Let's start with income taxes. Maryland's rates are below average - until you add in the local piggyback taxes; then they are considered high. That's not necessarily a bad thing - financing local government with income taxes is far fairer than through property taxes, the usual alternative.
The trouble is, the income tax rate isn't sufficiently progressive. After $3,000 of income, everyone pays the same rate. The federal income tax doesn't work that way; the state's shouldn't, either.
But adding a point or two on the wealthiest tax-filers isn't going to raise all that much money - perhaps $200 million or so. It might be substantially less if the state simultaneously reduces the tax rate for middle- and low-income earners, as it should.
Meanwhile, the flatness of Maryland's 7 percent tax on corporate profits isn't the problem, but the fact that more than half of the 130 largest companies in the state don't pay a dime of it is. Corporations have become expert at shielding income - usually by creating a state-based subsidiary.

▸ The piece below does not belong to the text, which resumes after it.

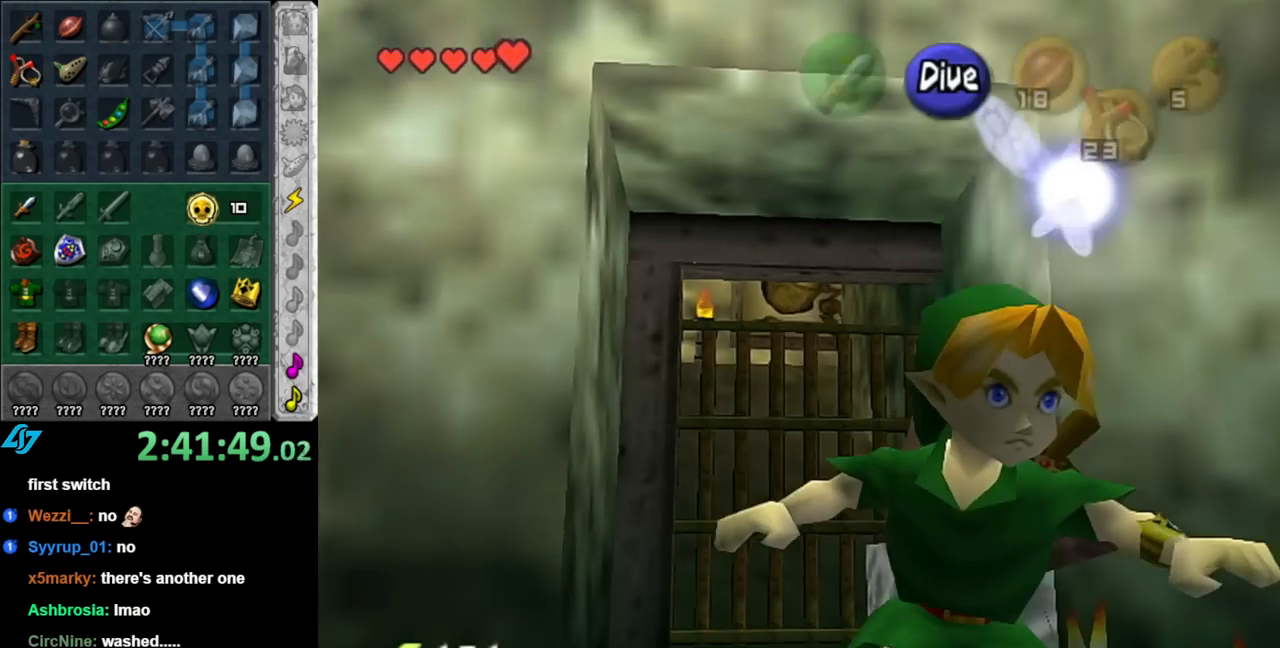
{"buttons": ["L1"], "left_stick": "center", "right_stick": "center", "events": [[400, "L1", "down"], [433, "left_stick", "center"]]}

That's a problem not easily corrected. The most commonly discussed solution is so-called combined reporting, which would allow the state to look past the subsidiary and judge a corporation by its parents' finances as well. Other states, particularly in the West, have taken this tack.
But combined reporting has its own problems (a parent corporation's losses, for instance, might reduce tax payments in some instances). Estimates of how much more Maryland could collect vary widely, but $20 million is the current best guess from the legislature's budget analysts.
Raising the corporate tax to 8 percent would produce substantially more - about $84 million in new revenue each year. That's probably a better option, and it still leaves Maryland with a lower corporate tax rate than neighboring Delaware, Pennsylvania, Washington, D.C., or West Virginia.
This much is certain: Making the income tax more progressive, enforcing the corporate tax or even raising it - none of these measures will by itself come anywhere close to solving the looming budget deficit. But all would make the tax code a little more fair. As trial balloons go, that's moderately uplifting.